Com relação a extinção do Fundo de Estabilização Fiscal (FEF), o governo editará medida fiscal para garantir a receita extraordinária para cobrir a perda estimada em R$ 1,7 bilhão de recursos vinculados a Estados e Municipios, segundo fontes da área econômica. Além disso, o presidente Fernando Henrique Cardoso encaminhará ao Congresso uma proposta de emenda constitucional desvinculando 20% das receitas federais, não avançando, portanto, em recursos vinculados a governadores e prefeitos. Com estas duas medidas, estarão garantidos os recursos do FEF, que deixa de existir a partir de dezembro.
O governo também já tem definidas as medidas necessárias à cobertura de uma eventual perda de receita, caso o Supremo Tribunal Federal (STF) considere inconstitucional a cobrança previdenciária dos funcionários civis inativos da União.

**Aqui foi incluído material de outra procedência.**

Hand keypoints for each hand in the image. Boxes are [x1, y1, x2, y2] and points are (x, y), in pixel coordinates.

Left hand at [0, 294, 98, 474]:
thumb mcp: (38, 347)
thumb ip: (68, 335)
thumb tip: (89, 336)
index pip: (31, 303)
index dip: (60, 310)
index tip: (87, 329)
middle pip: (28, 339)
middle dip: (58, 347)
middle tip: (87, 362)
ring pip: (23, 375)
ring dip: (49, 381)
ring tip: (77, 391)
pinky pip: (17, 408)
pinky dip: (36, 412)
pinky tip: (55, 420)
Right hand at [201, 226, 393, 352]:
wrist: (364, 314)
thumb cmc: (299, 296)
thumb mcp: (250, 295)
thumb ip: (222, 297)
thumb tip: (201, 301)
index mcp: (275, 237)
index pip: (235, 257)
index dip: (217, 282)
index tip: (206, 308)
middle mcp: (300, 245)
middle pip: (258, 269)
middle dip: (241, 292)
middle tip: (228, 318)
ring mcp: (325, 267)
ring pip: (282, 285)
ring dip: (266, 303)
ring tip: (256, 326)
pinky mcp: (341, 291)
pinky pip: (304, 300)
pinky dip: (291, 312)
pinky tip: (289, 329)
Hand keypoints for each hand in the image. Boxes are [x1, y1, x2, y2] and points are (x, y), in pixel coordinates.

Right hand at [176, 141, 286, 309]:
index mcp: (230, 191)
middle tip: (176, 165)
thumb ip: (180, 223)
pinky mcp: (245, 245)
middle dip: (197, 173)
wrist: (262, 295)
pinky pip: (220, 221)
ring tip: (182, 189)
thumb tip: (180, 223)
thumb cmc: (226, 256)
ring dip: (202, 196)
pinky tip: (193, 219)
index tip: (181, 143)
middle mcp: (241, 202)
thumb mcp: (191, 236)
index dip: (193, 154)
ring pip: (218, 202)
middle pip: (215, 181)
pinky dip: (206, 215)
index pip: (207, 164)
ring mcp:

Isso significa que, mesmo que o STF decida pela inconstitucionalidade da cobrança da contribuição dos inativos, a proposta orçamentária já vem com a indicação da receita extraordinária que garantirá recursos entre R$ 2,6 bilhões e R$ 3,2 bilhões que ingressariam no caixa com a cobrança dos inativos da União.
Os assessores da área econômica se recusam a indicar qual a alternativa tributária que o governo lançará mão para cobrir a eventual frustração de ingresso da contribuição dos inativos. Mas já se sabe que esta nova fonte de receita extraordinária será capaz de arrecadar R$ 2,5 bilhões, complementando com realocação de recursos a diferença para se chegar ao teto de arrecadação da contribuição de inativos de até R$ 3,2 bilhões. "Nós temos um plano B para assegurar o superávit orçamentário. Não tenham dúvidas", comentou uma fonte.
A expectativa do governo, no entanto, é de que o STF poderá dar uma solução parcialmente favorável. Os assessores jurídicos, baseados em outras decisões do Supremo, estão alimentando a confiança de que o tribunal reconhecerá a legalidade da cobrança da alíquota de 11% dos inativos civis. A dúvida que persiste é quanto a cobrança das alíquotas adicionais incluidas na proposta original encaminhada pelo Executivo ao Congresso.